**** DATA FOR THIS EXERCISE ****

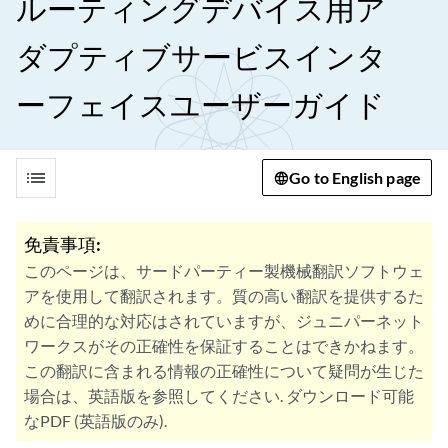
ルーティングデバイス用ア
ダプティブサービスインタ
ーフェイスユーザーガイド
list
Go to English page
免責事項:
このページは、サードパーティー製機械翻訳ソフトウェ
アを使用して翻訳されます。質の高い翻訳を提供するた
めに合理的な対応はされていますが、ジュニパーネット
ワークスがその正確性を保証することはできかねます。
この翻訳に含まれる情報の正確性について疑問が生じた
場合は、英語版を参照してください. ダウンロード可能
なPDF (英語版のみ).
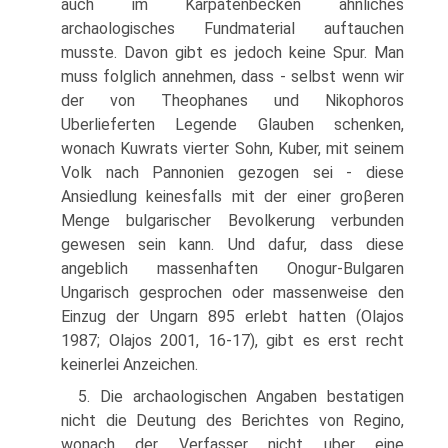
auch im Karpatenbecken ahnliches
archaologisches Fundmaterial auftauchen
musste. Davon gibt es jedoch keine Spur. Man
muss folglich annehmen, dass - selbst wenn wir
der von Theophanes und Nikophoros
Uberlieferten Legende Glauben schenken,
wonach Kuwrats vierter Sohn, Kuber, mit seinem
Volk nach Pannonien gezogen sei - diese
Ansiedlung keinesfalls mit der einer groβeren
Menge bulgarischer Bevolkerung verbunden
gewesen sein kann. Und dafur, dass diese
angeblich massenhaften Onogur-Bulgaren
Ungarisch gesprochen oder massenweise den
Einzug der Ungarn 895 erlebt hatten (Olajos
1987; Olajos 2001, 16-17), gibt es erst recht
keinerlei Anzeichen.
5. Die archaologischen Angaben bestatigen
nicht die Deutung des Berichtes von Regino,
wonach der Verfasser nicht uber eine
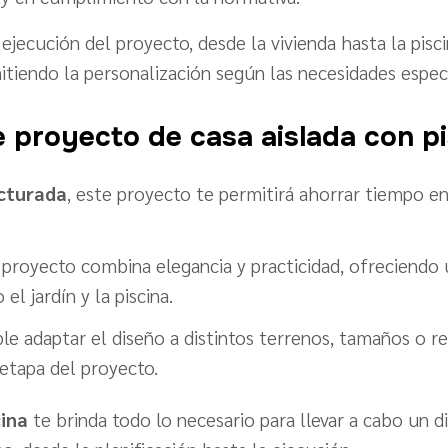
 ejecución del proyecto, desde la vivienda hasta la pisc
iendo la personalización según las necesidades específ
 proyecto de casa aislada con pi
cturada
, este proyecto te permitirá ahorrar tiempo e
 proyecto combina elegancia y practicidad, ofreciendo
el jardín y la piscina.
ible adaptar el diseño a distintos terrenos, tamaños o 
 etapa del proyecto.
cina
te brinda todo lo necesario para llevar a cabo un d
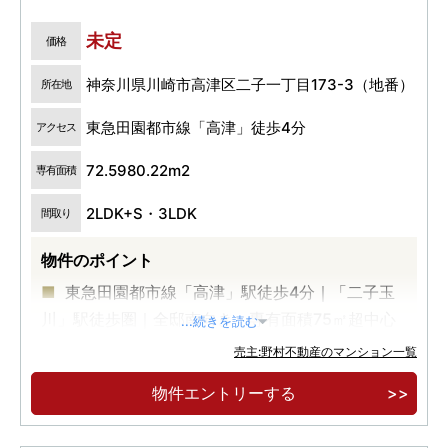
未定
価格
神奈川県川崎市高津区二子一丁目173-3（地番）
所在地
東急田園都市線「高津」徒歩4分
アクセス
72.5980.22m2
専有面積
2LDK+S・3LDK
間取り
物件のポイント
東急田園都市線「高津」駅徒歩4分｜「二子玉
川」駅徒歩圏｜全邸南向き・専有面積75㎡超中心
...続きを読む
角住戸率68%×地上15階建ての開放感溢れるレ
売主:野村不動産のマンション一覧
ジデンス｜半蔵門線直通で叶う都心へのダイレク
物件エントリーする
トアクセス
物件エントリー受付中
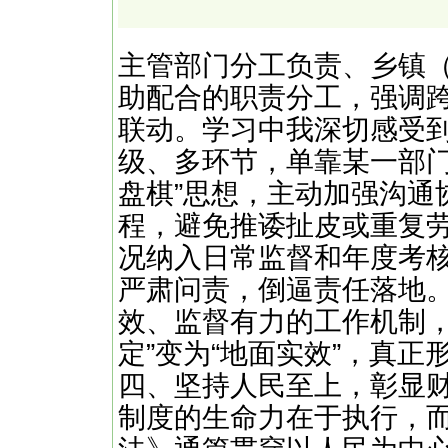
主管部门分工负责、乡镇
助配合的职责分工，强调
联动。学习中我深切感受
级、多环节，单靠某一部门
盘棋”思想，主动加强沟通
程，避免推诿扯皮或重复
况纳入日常监督和年度考
严肃问责，倒逼责任落地
效、监督有力的工作机制，
定”变为“地面实效”，真
四、坚持人民至上，彰显
制度的生命力在于执行，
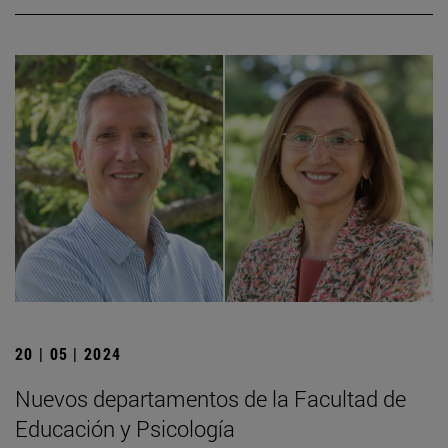
20 | 05 | 2024
Nuevos departamentos de la Facultad de
Educación y Psicología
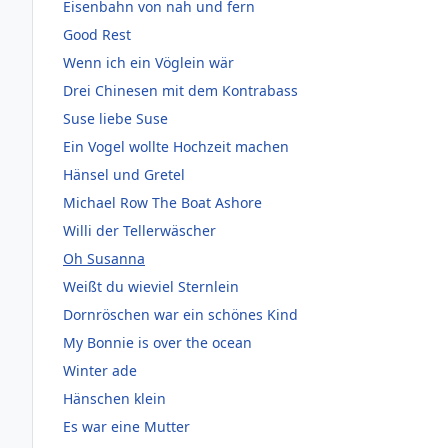
Eisenbahn von nah und fern
Good Rest
Wenn ich ein Vöglein wär
Drei Chinesen mit dem Kontrabass
Suse liebe Suse
Ein Vogel wollte Hochzeit machen
Hänsel und Gretel
Michael Row The Boat Ashore
Willi der Tellerwäscher
Oh Susanna
Weißt du wieviel Sternlein
Dornröschen war ein schönes Kind
My Bonnie is over the ocean
Winter ade
Hänschen klein
Es war eine Mutter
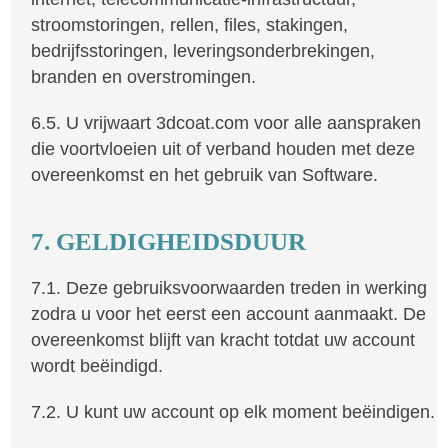
stroomstoringen, rellen, files, stakingen,
bedrijfsstoringen, leveringsonderbrekingen,
branden en overstromingen.
6.5. U vrijwaart 3dcoat.com voor alle aanspraken
die voortvloeien uit of verband houden met deze
overeenkomst en het gebruik van Software.
7. GELDIGHEIDSDUUR
7.1. Deze gebruiksvoorwaarden treden in werking
zodra u voor het eerst een account aanmaakt. De
overeenkomst blijft van kracht totdat uw account
wordt beëindigd.
7.2. U kunt uw account op elk moment beëindigen.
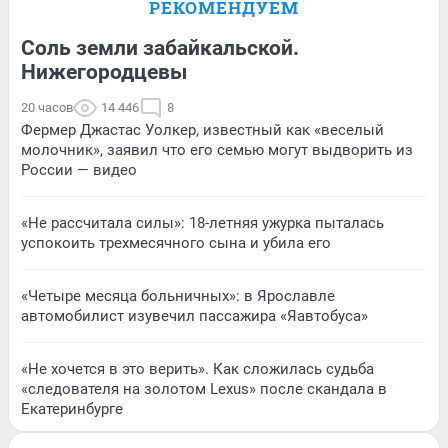
РЕКОМЕНДУЕМ
Соль земли забайкальской.
Нижегородцевы
20 часов
14 446
8
Фермер Джастас Уолкер, известный как «веселый
молочник», заявил что его семью могут выдворить из
России — видео
«Не рассчитала силы»: 18-летняя ужурка пыталась
успокоить трехмесячного сына и убила его
«Четыре месяца больничных»: в Ярославле
автомобилист изувечил пассажира «Яавтобуса»
«Не хочется в это верить». Как сложилась судьба
«следователя на золотом Lexus» после скандала в
Екатеринбурге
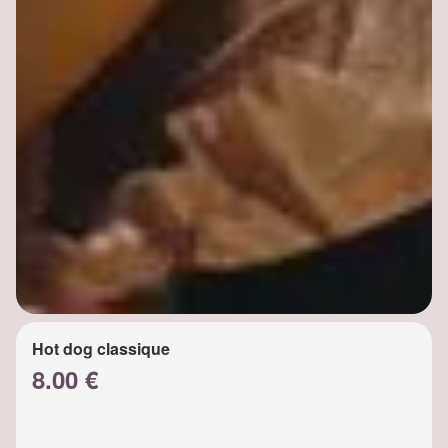
Hot dog classique
8.00 €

****

PROBLEM TO WORK ON
The data must be repeated exactly. Any pictures in it are to be left out.

SOLUTION TO THIS EXERCISE
ルーティングデバイス用ア
ダプティブサービスインタ
ーフェイスユーザーガイド
list
Go to English page
免責事項:
このページは、サードパーティー製機械翻訳ソフトウェ
アを使用して翻訳されます。質の高い翻訳を提供するた
めに合理的な対応はされていますが、ジュニパーネット
ワークスがその正確性を保証することはできかねます。
この翻訳に含まれる情報の正確性について疑問が生じた
場合は、英語版を参照してください. ダウンロード可能
なPDF (英語版のみ).
auch im Karpatenbecken ahnliches
archaologisches Fundmaterial auftauchen
musste. Davon gibt es jedoch keine Spur. Man
muss folglich annehmen, dass - selbst wenn wir
der von Theophanes und Nikophoros
Uberlieferten Legende Glauben schenken,
wonach Kuwrats vierter Sohn, Kuber, mit seinem
Volk nach Pannonien gezogen sei - diese
Ansiedlung keinesfalls mit der einer groβeren
Menge bulgarischer Bevolkerung verbunden
gewesen sein kann. Und dafur, dass diese
angeblich massenhaften Onogur-Bulgaren
Ungarisch gesprochen oder massenweise den
Einzug der Ungarn 895 erlebt hatten (Olajos
1987; Olajos 2001, 16-17), gibt es erst recht
keinerlei Anzeichen.
5. Die archaologischen Angaben bestatigen
nicht die Deutung des Berichtes von Regino,
wonach der Verfasser nicht uber eine
 ejecución del proyecto, desde la vivienda hasta la pisc
iendo la personalización según las necesidades específ
 proyecto de casa aislada con pi
cturada
, este proyecto te permitirá ahorrar tiempo e
 proyecto combina elegancia y practicidad, ofreciendo
el jardín y la piscina.
ible adaptar el diseño a distintos terrenos, tamaños o 
 etapa del proyecto.
cina
te brinda todo lo necesario para llevar a cabo un d
未定
価格
神奈川県川崎市高津区二子一丁目173-3（地番）
所在地
東急田園都市線「高津」徒歩4分
アクセス
72.5980.22m2
専有面積
2LDK+S・3LDK
間取り
物件のポイント
東急田園都市線「高津」駅徒歩4分｜「二子玉
川」駅徒歩圏｜全邸南向き・専有面積75㎡超中心
...続きを読む
角住戸率68%×地上15階建ての開放感溢れるレ
売主:野村不動産のマンション一覧
ジデンス｜半蔵門線直通で叶う都心へのダイレク
物件エントリーする
トアクセス
物件エントリー受付中
主管部门分工负责、乡镇
助配合的职责分工，强调
联动。学习中我深切感受
级、多环节，单靠某一部门
盘棋”思想，主动加强沟通
程，避免推诿扯皮或重复
况纳入日常监督和年度考
严肃问责，倒逼责任落地
效、监督有力的工作机制，
定”变为“地面实效”，真
四、坚持人民至上，彰显
制度的生命力在于执行，
20 | 05 | 2024
Nuevos departamentos de la Facultad de
Educación y Psicología
Eisenbahn von nah und fern
Good Rest
Wenn ich ein Vöglein wär
Drei Chinesen mit dem Kontrabass
Suse liebe Suse
Ein Vogel wollte Hochzeit machen
Hänsel und Gretel
Michael Row The Boat Ashore
Willi der Tellerwäscher
Oh Susanna
Weißt du wieviel Sternlein
Dornröschen war ein schönes Kind
My Bonnie is over the ocean
Winter ade
Hänschen klein
Es war eine Mutter
stroomstoringen, rellen, files, stakingen,
bedrijfsstoringen, leveringsonderbrekingen,
branden en overstromingen.
6.5. U vrijwaart 3dcoat.com voor alle aanspraken
die voortvloeien uit of verband houden met deze
overeenkomst en het gebruik van Software.
7. GELDIGHEIDSDUUR
7.1. Deze gebruiksvoorwaarden treden in werking
zodra u voor het eerst een account aanmaakt. De
overeenkomst blijft van kracht totdat uw account
wordt beëindigd.
7.2. U kunt uw account op elk moment beëindigen.
РЕКОМЕНДУЕМ
Соль земли забайкальской.
Нижегородцевы
20 часов
14 446
8
Фермер Джастас Уолкер, известный как «веселый
молочник», заявил что его семью могут выдворить из
России — видео
«Не рассчитала силы»: 18-летняя ужурка пыталась
успокоить трехмесячного сына и убила его
«Четыре месяца больничных»: в Ярославле
автомобилист изувечил пассажира «Яавтобуса»
«Не хочется в это верить». Как сложилась судьба
«следователя на золотом Lexus» после скандала в
Екатеринбурге
Hot dog classique
8.00 €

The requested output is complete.